Syndrome-Derived Error Rates as a Benchmark of Quantum Hardware

TL;DR

This paper proposes using syndrome-derived error rates from small quantum error correction circuits as a benchmark to evaluate and understand the error processes in quantum hardware, aiding the development of fault-tolerant quantum computing.

Contribution

It introduces a novel benchmarking method based on analyzing error rates from small repetition codes during syndrome measurements, providing detailed insights into qubit errors in quantum devices.

Findings

Error rates vary across qubits during syndrome measurements

Small repetition codes can effectively characterize hardware error profiles

The approach offers a detailed picture of errors in typical fault-tolerant circuits

Abstract

Quantum error correcting codes are designed to pinpoint exactly when and where errors occur in quantum circuits.

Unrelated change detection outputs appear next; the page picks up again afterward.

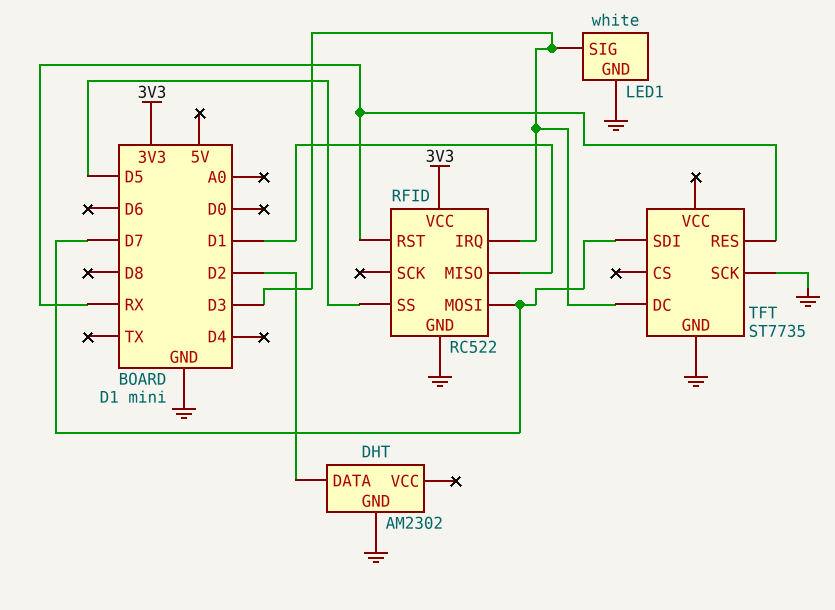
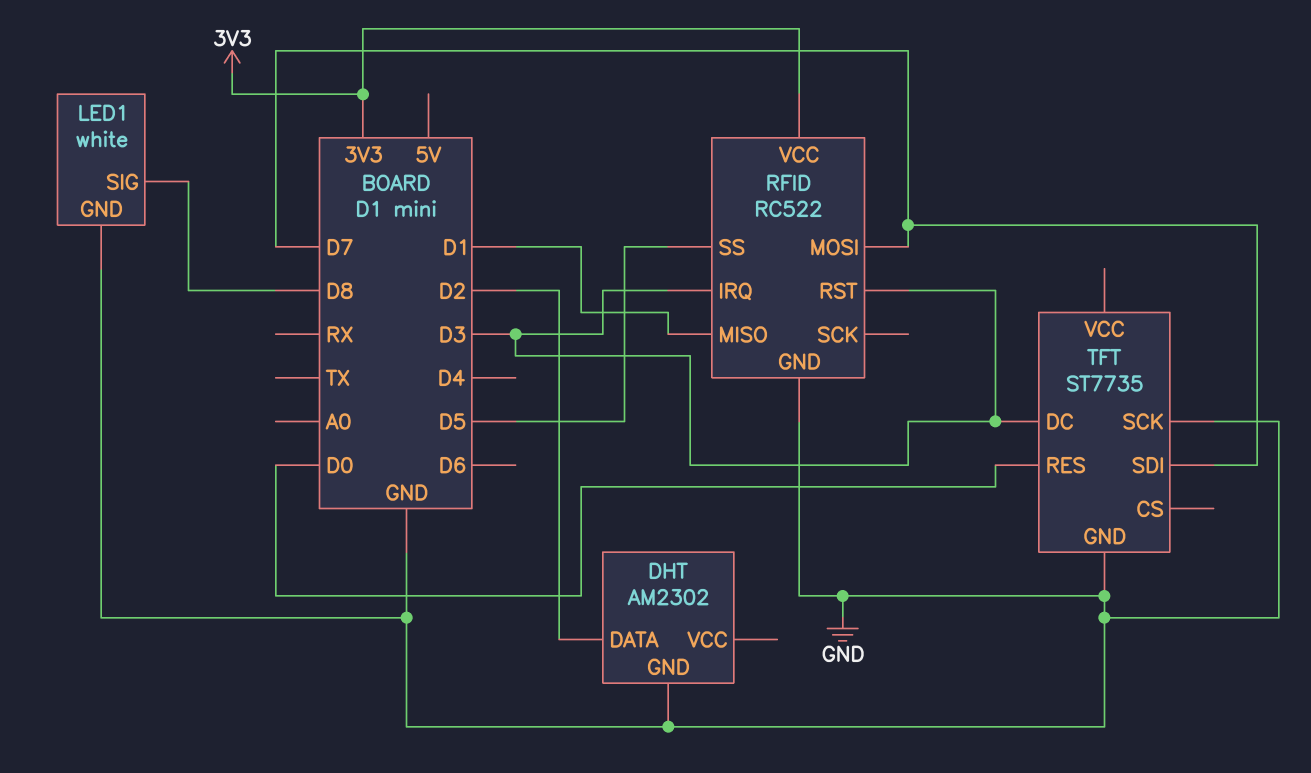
LED1 pin SIG: D3 -> D8
RFID pin RST: RX -> D3
TFT pin RES: RX -> D0

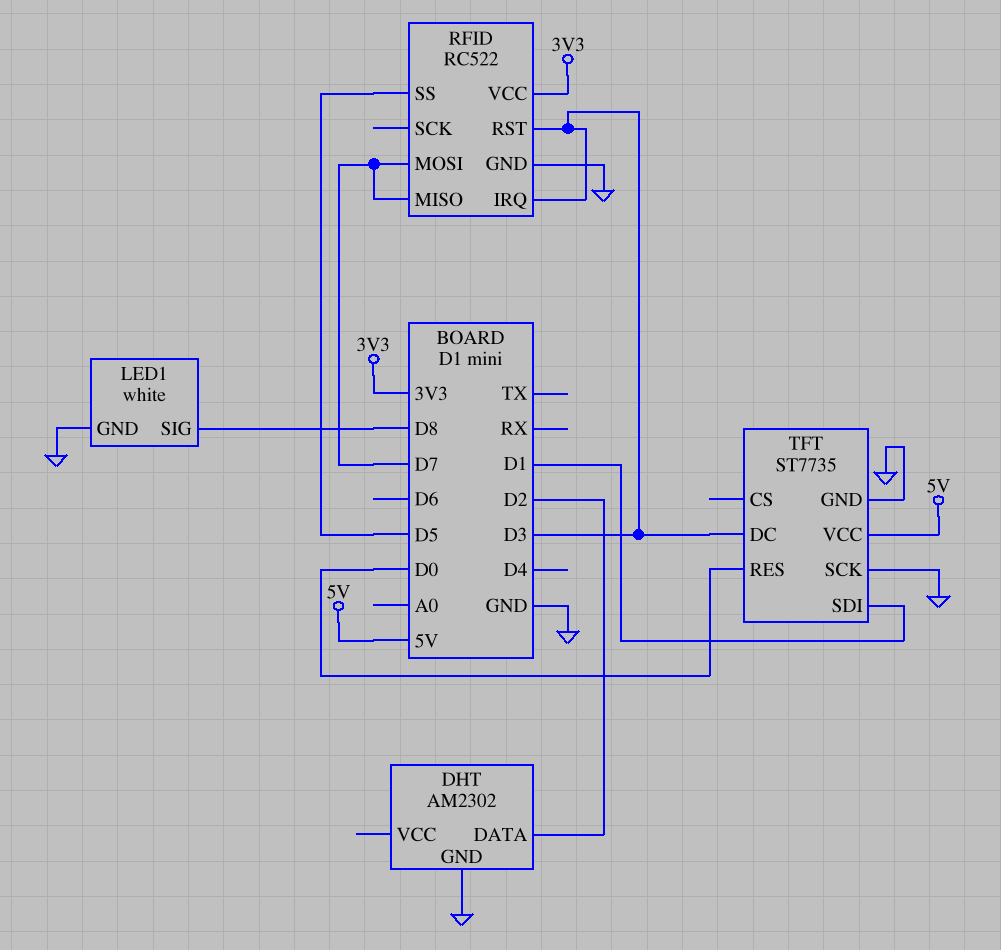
RFID pin MISO: D1 -> D7
TFT pin SDI: D7 -> D1
TFT pin VCC: none -> 5V

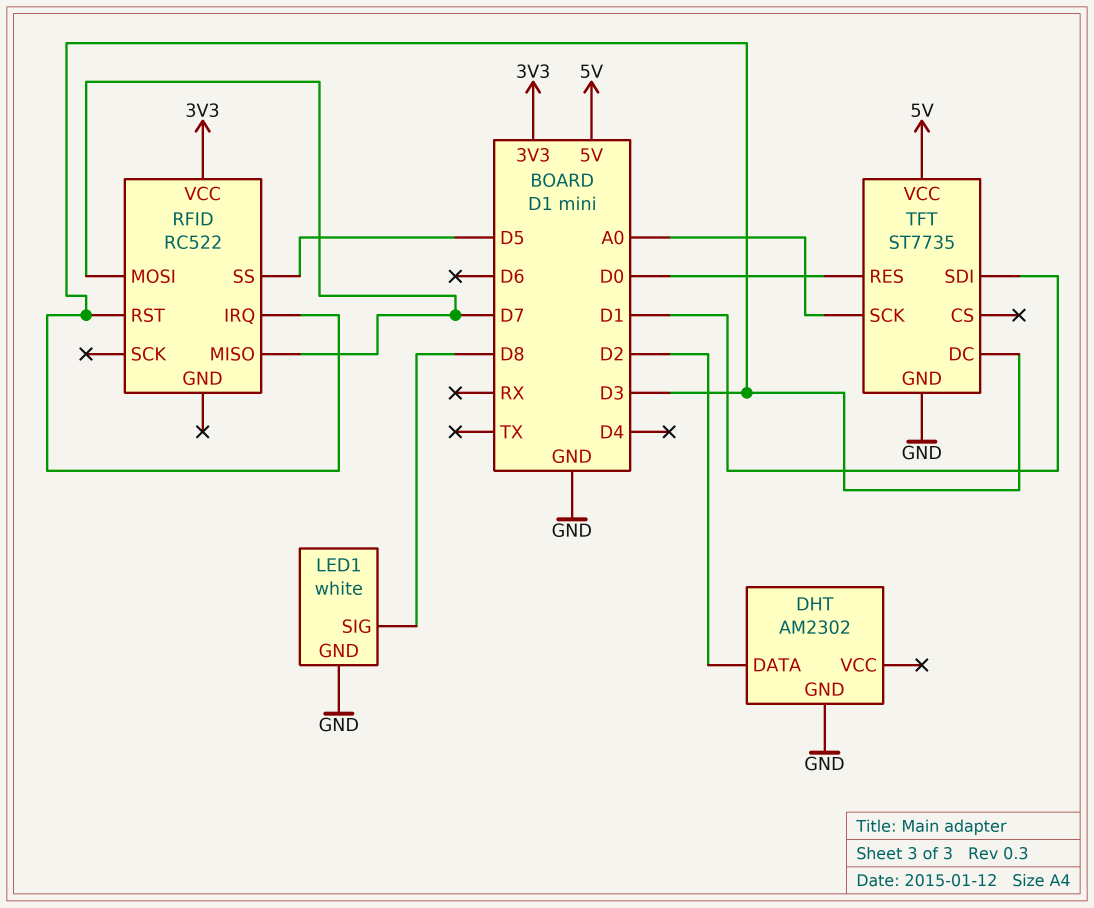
RFID pin GND: GND -> none
TFT pin SCK: GND -> A0

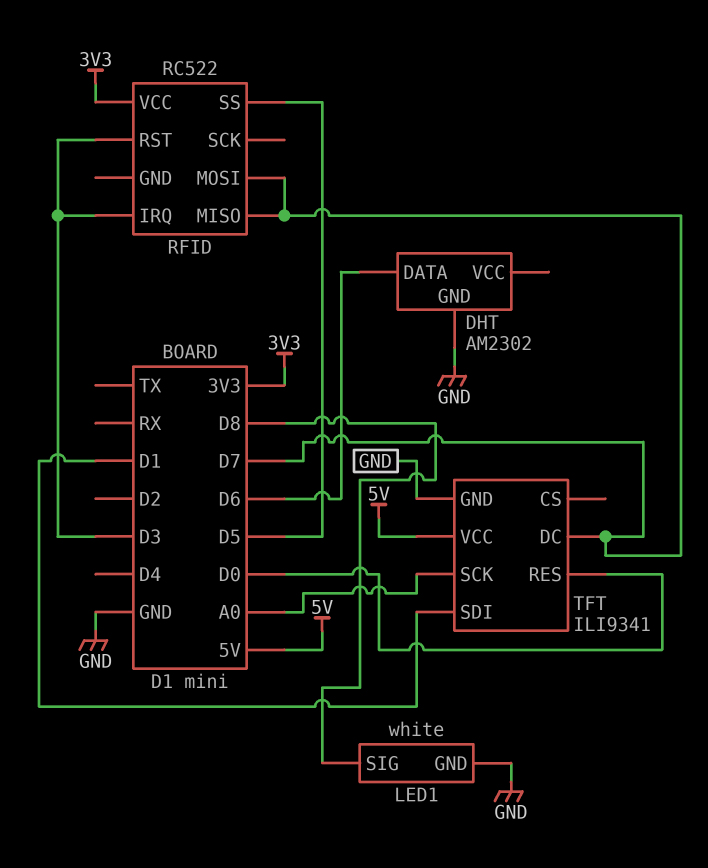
DHT pin DATA: D2 -> D6
TFT: ST7735 -> ILI9341
TFT pin DC: D3 -> D7

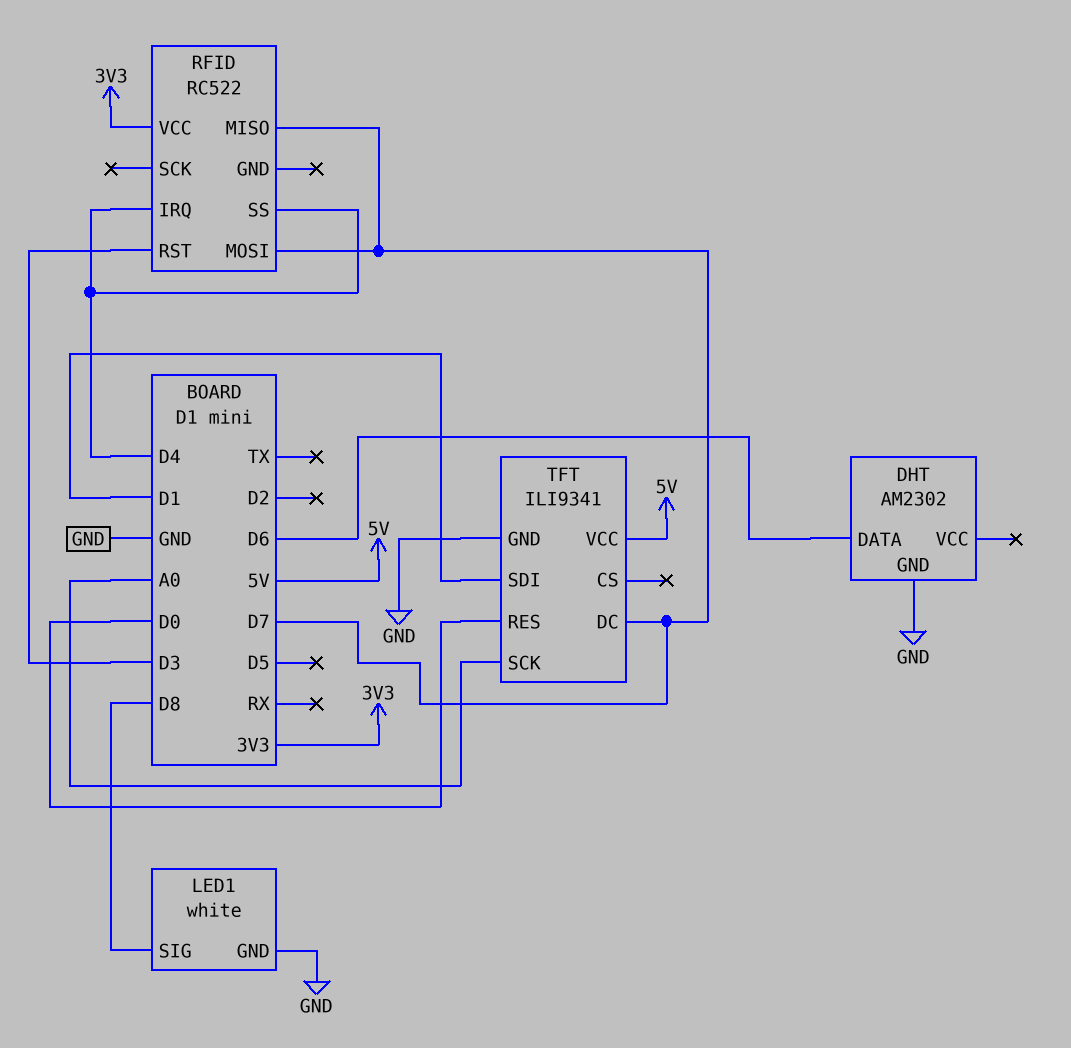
RFID pin IRQ: D3 -> D4
RFID pin SS: D5 -> D4

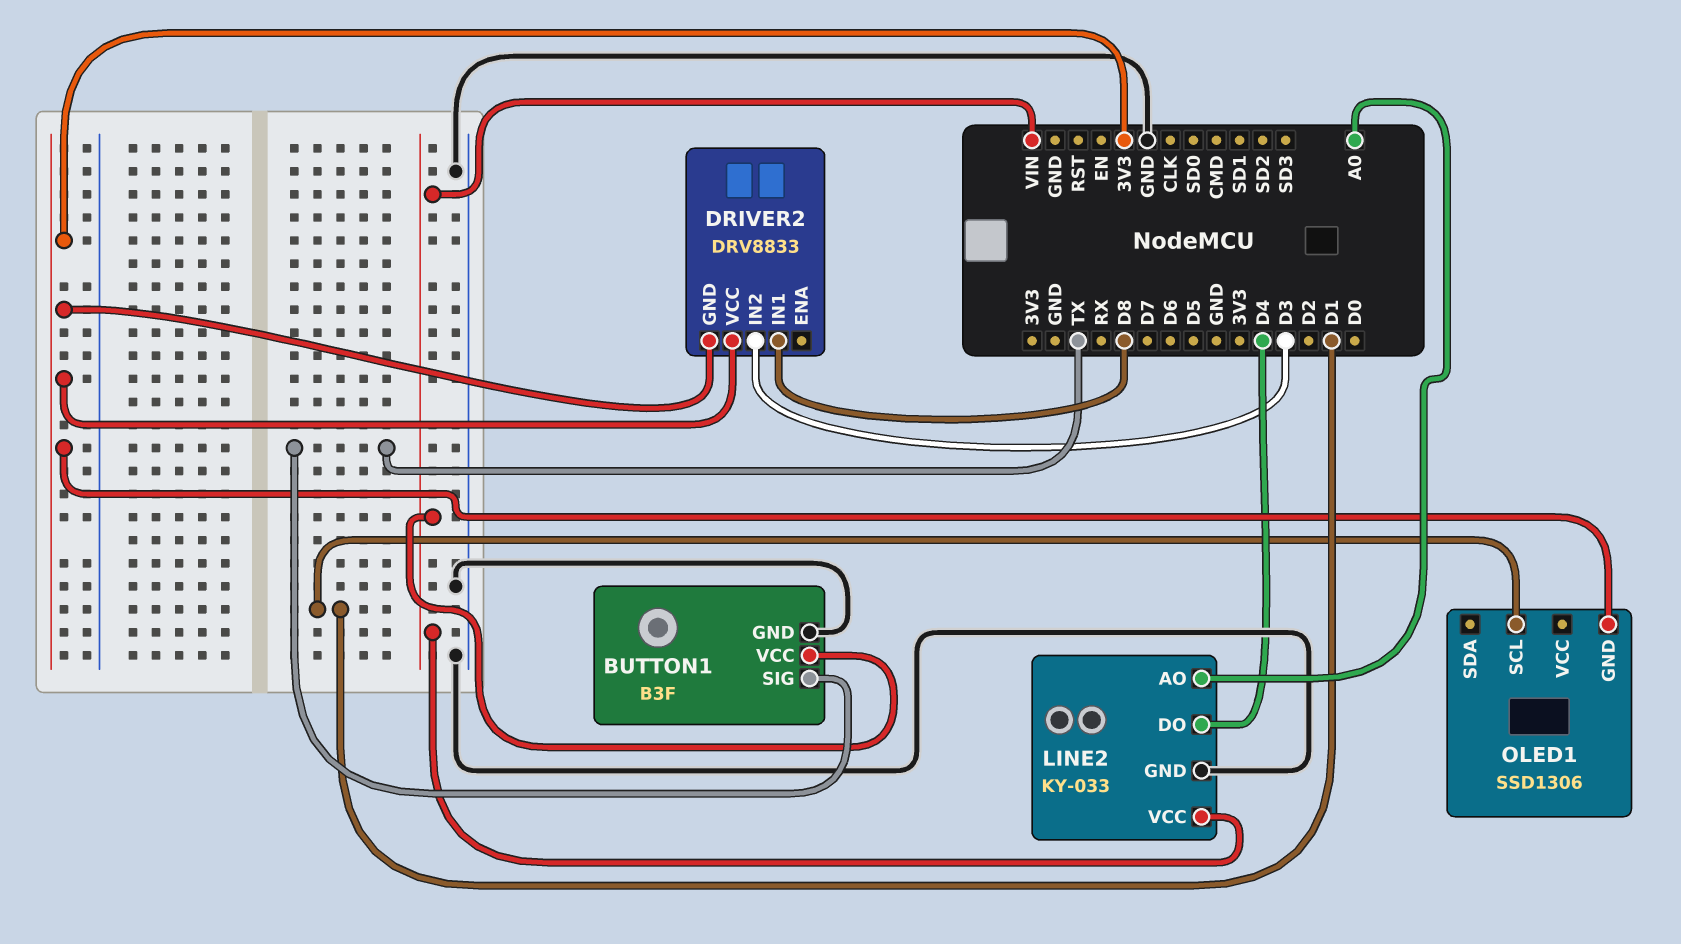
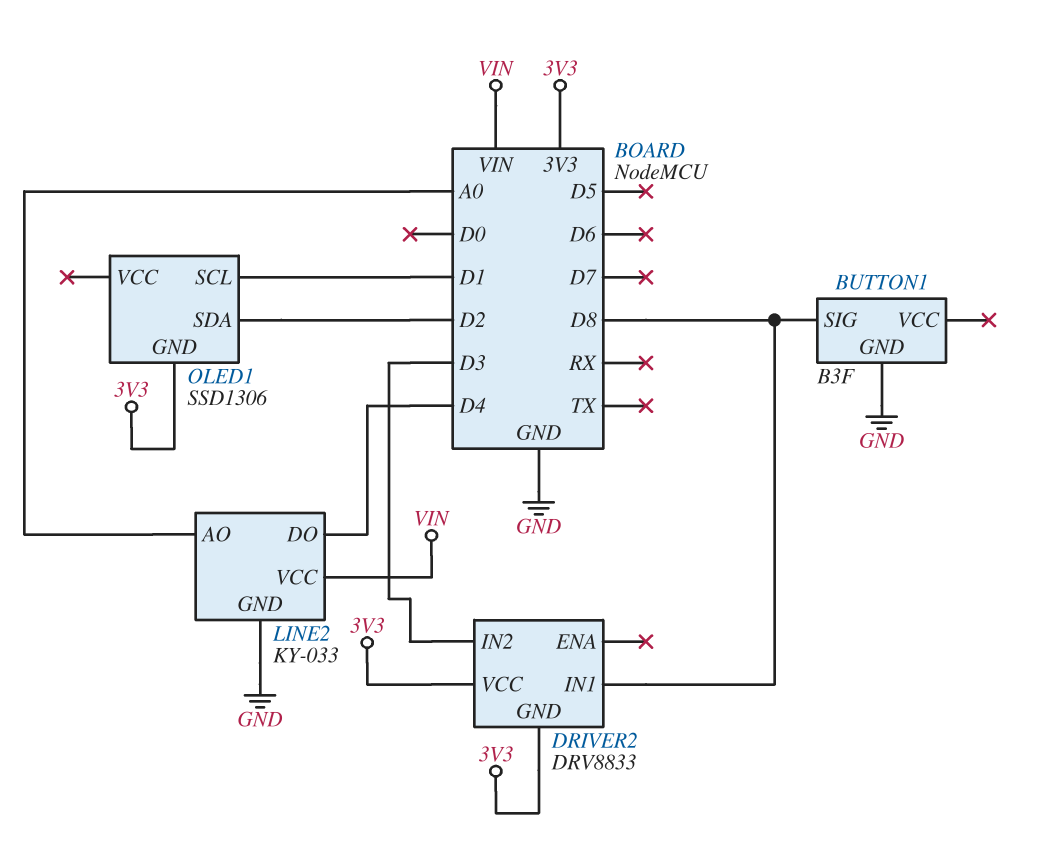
BUTTON1 pin SIG: TX -> D8
BUTTON1 pin VCC: VIN -> none
OLED1 pin SDA: none -> D2

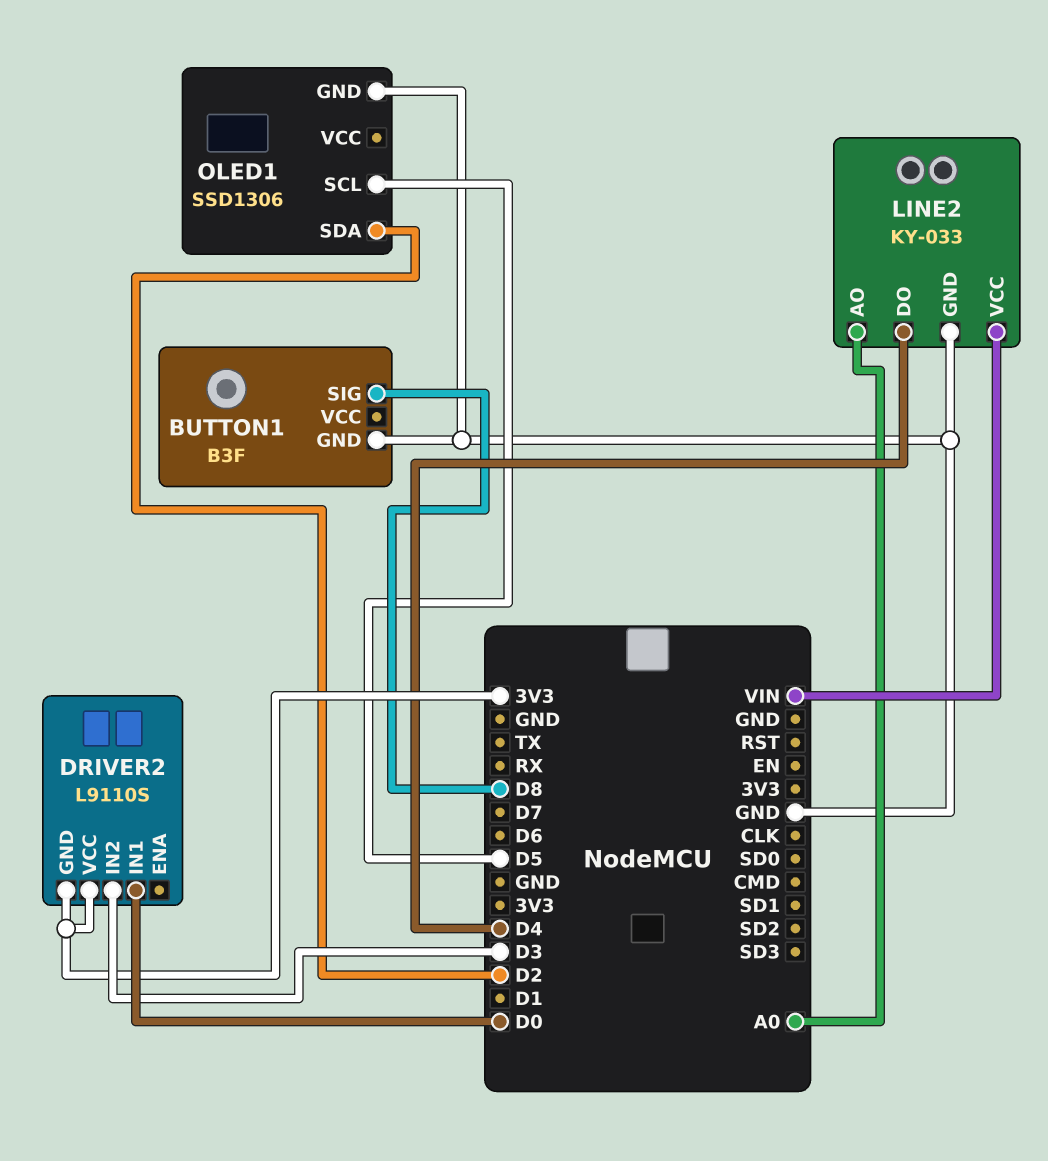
DRIVER2: DRV8833 -> L9110S
DRIVER2 pin IN1: D8 -> D0
OLED1 pin GND: 3V3 -> GND
OLED1 pin SCL: D1 -> D5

This feature is the foundation of their primary task: to support fault-tolerant quantum computation. However, this feature could used as the basis of benchmarking: By analyzing the outputs of even small-scale quantum error correction circuits, a detailed picture can be constructed of error processes across a quantum device. Here we perform an example of such an analysis, using the results of small repetition codes to determine the error rate of each qubit while idle during a syndrome measurement. This provides an idea of the errors experienced by the qubits across a device while they are part of the kind of circuit that we expect to be typical in fault-tolerant quantum computers.